#### ФРАГМЕНТ ИСТОЧНИКА
--------------------------------
Великая Церковь в пленении

Димитрий отправился в путешествие в конце 1559 г. Меланхтон умер раньше, чем мог прийти ответ, но его собратья ждали много месяцев новостей из Константинополя. Наконец они решили, что Димитрий не передал письмо. В действительности он прибыл в Константинополь в конце 1559 г. и был принят патриархом. Но документы, которые он привез, привели в замешательство Иоасафа и св. синод. Даже поверхностное знакомство с Аугсбургским исповеданием показало, что в значительной части его доктрина была откровенно еретической. Однако портить отношения с потенциальным другом было нежелательно. Патриарх и его советники спаслись излюбленным для восточной дипломатии способом. Они вели себя так, как будто никогда не получали письма, которые они старательно запрятали.[389] Димитрий два или три месяца ждал ответа, чтобы доставить его обратно в Виттенберг. Когда ничего не последовало, он не решился возвращаться в Германию. Он перебрался в Трансильванию, где провел три года в попытках ввести лютеранство в деревнях, при содействии Иакова Василия. После падения Иакова он начал пропаганду в славянских областях Габсбургской империи. Дата его смерти неизвестна.[390]

Последующие события в Молдавии, должно быть, убедили Иоасафа в его подозрениях к лютеранам. Атмосфера несколько улучшилась примерно через 15 лет. У габсбургских императоров появились чиновники–лютеране. В 1570 г. в Константинополь прибыл императорский посол, который был протестантом, Давид фон Унгнад. В качестве капеллана он привез знаменитого лютеранского ученого, Стефана Герлаха, имевшего тесные контакты с лютеранскими университетами Германии. Вскоре Герлах завязал дружеские отношения с ученым протонотарием Великой церкви, Феодором Зигомалой, который представил его патриарху Иеремии II, в первое его патриаршество. В свою очередь, он свел Зигомалу с ведущим профессором греческого языка в Германии, Мартином Краусом, или Крузием, из Тюбингена, человеком, интересовавшимся не только классическим греческим языком, но и греческим миром своего времени. Через Зигомалу Крузий завязал переписку с патриархом Иеремией, которым он очень восхищался.[391]

Когда установились столь дружеские отношения, лютеране, естественно, снова стали пытаться установить более тесные церковные контакты с греками. В 1574 г. Унгнад по совету Герлаха написал в Германию с просьбой прислать новые копии Аугсбургского исповедания. В ответ Крузием и Якобом Андреэ, секретарем Тюбингенского университета, были высланы шесть копий. Одна предназначалась для патриарха, другая для Зигомалы, далее для Митрофана, митрополита Веррийского, для ученого Гавриила Севера, и для богатого мирянина Михаила Кантакузина, который обещал перевести его на современный греческий язык. Позднее была выслана копия на грузинском языке для передачи православной Церкви Грузии на Кавказе. К патриаршей копии лютеранские богословы приложили письмо, в котором говорилось, что несмотря на то, что отдаленность их стран вызвала некоторое различие в обрядах, патриарх согласится, что они не ввели ничего нового по принципиальным вопросам, необходимым для спасения; и они приняли и сохранили, по их пониманию, веру, которую им преподали Апостолы, пророки и св. отцы, и которая была вдохновлена Св. Духом, семью Вселенскими соборами и Св. Писанием.[392]

Неизвестно, что решили об Аугсбургском исповедании грузины, если только копия была им доставлена. Среди греков оно вызвало такое же смущение, как и 15 лет назад. Кантакузин ничего не предпринял для его перевода на разговорный греческий язык. Но Иеремия не мог игнорировать Исповедание, как до него это сделал Иоасаф. Фон Унгнад и Герлах были рядом и требовали ответа. После некоторых колебаний Иеремия написал вежливое письмо с благодарностью Тюбингену, обещая немного позднее выслать изложение вероучения. Эта уклончивая тактика не помогла; Герлах продолжал спрашивать о его мнении. Наконец, посоветовавшись со св. синодом, патриарх с помощью Зигомалы и его отца Иоанна составил полный ответ на различные пункты Исповедания. Письмо датировалось 15 мая 1576 г.
--------------------------------
#### ПРЕДСТАВЛЕННЫЙ МАТЕРИАЛ
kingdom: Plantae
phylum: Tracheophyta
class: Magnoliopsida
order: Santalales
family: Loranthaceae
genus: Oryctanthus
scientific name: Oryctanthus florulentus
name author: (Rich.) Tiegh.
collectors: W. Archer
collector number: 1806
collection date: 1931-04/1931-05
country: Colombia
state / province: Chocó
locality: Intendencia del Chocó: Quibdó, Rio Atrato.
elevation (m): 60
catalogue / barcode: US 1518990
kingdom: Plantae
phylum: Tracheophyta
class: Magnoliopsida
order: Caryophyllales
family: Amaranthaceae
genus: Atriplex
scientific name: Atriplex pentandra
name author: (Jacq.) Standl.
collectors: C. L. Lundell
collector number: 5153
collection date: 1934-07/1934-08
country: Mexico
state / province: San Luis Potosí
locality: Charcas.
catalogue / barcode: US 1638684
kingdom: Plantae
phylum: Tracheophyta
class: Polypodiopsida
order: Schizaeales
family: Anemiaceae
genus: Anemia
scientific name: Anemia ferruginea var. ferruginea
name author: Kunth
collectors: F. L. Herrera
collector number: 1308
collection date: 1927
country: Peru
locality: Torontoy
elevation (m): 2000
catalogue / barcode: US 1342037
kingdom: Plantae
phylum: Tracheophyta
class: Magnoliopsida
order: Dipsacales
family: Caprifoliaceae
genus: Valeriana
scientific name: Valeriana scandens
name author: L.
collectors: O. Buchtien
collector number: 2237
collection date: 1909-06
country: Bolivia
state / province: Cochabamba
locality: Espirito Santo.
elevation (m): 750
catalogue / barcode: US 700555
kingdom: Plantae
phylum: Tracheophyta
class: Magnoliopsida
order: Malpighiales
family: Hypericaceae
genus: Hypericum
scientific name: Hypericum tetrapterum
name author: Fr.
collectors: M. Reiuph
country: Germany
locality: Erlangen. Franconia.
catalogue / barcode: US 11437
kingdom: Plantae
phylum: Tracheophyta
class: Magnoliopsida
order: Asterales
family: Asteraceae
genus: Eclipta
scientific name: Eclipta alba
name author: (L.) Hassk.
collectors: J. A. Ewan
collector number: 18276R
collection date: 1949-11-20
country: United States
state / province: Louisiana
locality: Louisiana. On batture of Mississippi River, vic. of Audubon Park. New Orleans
--------------------------------
#### ПИСЬМЕННЫЕ ЗАДАНИЯ
• A. Перескажите в виде краткого списка абзац отрывка о лютеранах и патриархах, начинающийся словами «Последующие события в Молдавии», сохранив его основные факты.
• B. Какой датой, согласно отрывку о лютеранах и патриархах, было помечено письмо с полным ответом патриарха на пункты Исповедания?
• C. Продолжите отрывок о лютеранах и патриархах, начав сразу после его последнего предложения.

#### ОТВЕТЫ ПО ПОРЯДКУ
• A.
- Последующие события в Молдавии, вероятно, укрепили подозрения Иоасафа к лютеранам.
- Примерно через 15 лет атмосфера улучшилась: у габсбургских императоров появились чиновники-лютеране.
- В 1570 г. в Константинополь прибыл императорский посол-протестант Давид фон Унгнад. Его капелланом был лютеранский ученый Стефан Герлах.
- Герлах подружился с протонотарием Великой церкви Феодором Зигомалой, который представил его патриарху Иеремии II.
- Герлах познакомил Зигомалу с тюбингенским профессором греческого языка Мартином Крузием. Через Зигомалу Крузий начал переписку с Иеремией.

• B. Письмо датировалось 15 мая 1576 г.

• C.
Аугсбургское исповедание состоит из 21 статьи. Иеремия ответил на каждую в отдельности, отмечая, где он был согласен с вероучением или не соглашался с ним. Его комментарии ценны сами по себе, потому что они являются дополнением к изложению православного богословия на тот момент.

В первой статье утверждается, что Никейский символ является основой истинной веры. Патриарх, естественно, соглашался, но отметил, что Символ должен быть принят в правильной форме, с опущением двойного исхождения Св. Духа, так как это дополнение, как он пространно объясняет, канонически незаконно и догматически ошибочно.

В изначальном тексте Исповедания вторая статья гласит о первородном грехе, третья есть изложение апостольского Символа веры, а четвертая — о том, что человек судится только по своей вере. В греческой версии вторая и третья статьи поменялись местами, что более логично. Следовательно, второй пункт у патриарха касается Символа веры. Одобряя изложение немцев, он присовокупляет для них двенадцать дополнительных статей, в которых, как он говорит, содержится традиционное вероучение Церкви. Три из них касаются Св. Троицы, шесть — Воплощения, Распятия и Искупления, а три — загробной жизни. Кроме того, он дает дальнейшие пояснения и добавляет список семи главных добродетелей — на самом деле, восьми — и семи смертных грехов.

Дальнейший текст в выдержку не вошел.